Gaza apresenta um desafio diferente. Na minha opinião, muitos governos da região abandonaram os palestinos. Turquia, Egito, Arábia Saudita, Jordânia e outros aceitaram o que o Irão considera um acordo de cessar-fogo fundamentalmente injusto. Na prática, eles o endossaram. Desde então, Israel continuou suas operações militares além dos limites acordados, e um grande número de palestinianos foi morto.
O problema para o Irão é que Washington pode simplesmente responder dizendo que já existe um acordo em vigor. Isso limita a influência do Irão em relação a Gaza. O Líbano é diferente. Nesse contexto, o Irão possui influência direta por meio do Estreito de Ormuz e de sua capacidade de impor sanções caso os acordos sejam violados. Por isso, não acredito que o Irão permitirá que os Estados Unidos se comportem da mesma maneira que se comportaram após a assinatura do JCPOA em 2015.

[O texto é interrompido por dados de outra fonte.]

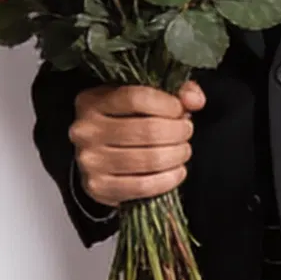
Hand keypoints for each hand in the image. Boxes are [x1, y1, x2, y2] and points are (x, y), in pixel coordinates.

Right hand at [70, 81, 204, 207]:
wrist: (98, 159)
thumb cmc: (123, 123)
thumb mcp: (141, 98)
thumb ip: (173, 91)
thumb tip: (194, 99)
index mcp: (92, 101)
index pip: (137, 98)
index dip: (168, 105)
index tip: (181, 110)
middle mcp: (85, 130)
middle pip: (148, 130)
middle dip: (178, 132)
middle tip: (186, 132)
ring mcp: (89, 161)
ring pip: (149, 159)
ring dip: (176, 155)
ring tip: (183, 150)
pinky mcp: (98, 188)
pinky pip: (143, 186)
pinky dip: (168, 179)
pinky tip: (177, 171)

Que efeito teve esta guerra no projeto mais amplo do que muitos chamam de Grande Israel? Um dos desenvolvimentos preocupantes foi a recente discussão entre Tucker Carlson e o embaixador dos EUA em Israel, na qual o embaixador sugeriu que, se Israel dominasse a região, isso seria aceitável. Muitas pessoas veem isso como um reflexo de um elemento não oficial, mas real, da política americana.

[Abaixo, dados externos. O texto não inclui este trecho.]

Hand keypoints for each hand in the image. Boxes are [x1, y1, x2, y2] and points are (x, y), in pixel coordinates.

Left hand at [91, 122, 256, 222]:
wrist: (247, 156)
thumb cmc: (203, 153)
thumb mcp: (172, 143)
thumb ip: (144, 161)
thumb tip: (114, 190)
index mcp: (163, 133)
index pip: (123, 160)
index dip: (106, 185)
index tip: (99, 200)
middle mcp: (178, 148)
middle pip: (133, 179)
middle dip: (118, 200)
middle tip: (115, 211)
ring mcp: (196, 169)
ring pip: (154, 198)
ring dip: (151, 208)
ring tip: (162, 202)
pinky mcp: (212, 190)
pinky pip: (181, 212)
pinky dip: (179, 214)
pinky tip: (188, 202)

Mohammad Marandi: O extraordinário é que o Irão e o Iêmen estão entre os países menos diretamente ameaçados por um projeto do Grande Israel. Países como Síria, Líbano, Jordânia, Turquia, Iraque, Arábia Saudita e Egito enfrentariam consequências muito mais imediatas. No Líbano, por exemplo, acredito que o governo atual foi instalado com forte apoio americano e tem trabalhado ativamente contra a resistência. As autoridades restringiram a ajuda humanitária, limitaram a circulação e tornaram a vida mais difícil para as comunidades deslocadas. A ajuda iraniana tem sido frequentemente bloqueada. A ajuda do Iraque tem sido obstruída. As fronteiras foram fechadas.
Apesar dessas pressões, o Hezbollah continuou a funcionar. Se o Grande Israel algum dia se tornar realidade, serão os estados árabes vizinhos que enfrentarão as maiores consequências. Mas não acho que esse projeto vá dar certo. Acredito que Netanyahu fracassou e esta guerra contra o Irão representa um ponto de viragem importante.
O conflito entre os Estados Unidos e o Irão será lembrado como um dos eventos definidores desta era. Muitas pessoas presumiam que o Irão entraria em colapso. Em vez disso, ele sobreviveu. Mais do que isso, o Irão forçou negociações sob condições que muitos consideravam impossíveis alguns meses antes. Quando estrategistas norte-americanos proeminentes e defensores de longa data da intervenção descrevem isso como uma das maiores derrotas da política externa moderna dos EUA, isso demonstra a dimensão do que aconteceu.
Não acredito que Netanyahu consiga atingir os seus objetivos de longo prazo depois disso, nem que o Estado de Israel possa continuar indefinidamente no seu caminho atual. Desde 7 de outubro, as ações de Israel transformaram a opinião global. A guerra contra o Irão, combinada com a destruição em Gaza e no Líbano, intensificou a oposição internacional. Ao mesmo tempo, o conflito afetou a economia global e gerou consequências que vão muito além do Médio Oriente. Militarmente, Israel pode infligir enorme sofrimento. Pode matar um grande número de palestinianos e civis libaneses. Mas, em última análise, não acredito que a força militar por si só garantirá o seu futuro. Acho que isso vai acabar mal para o regime israelita.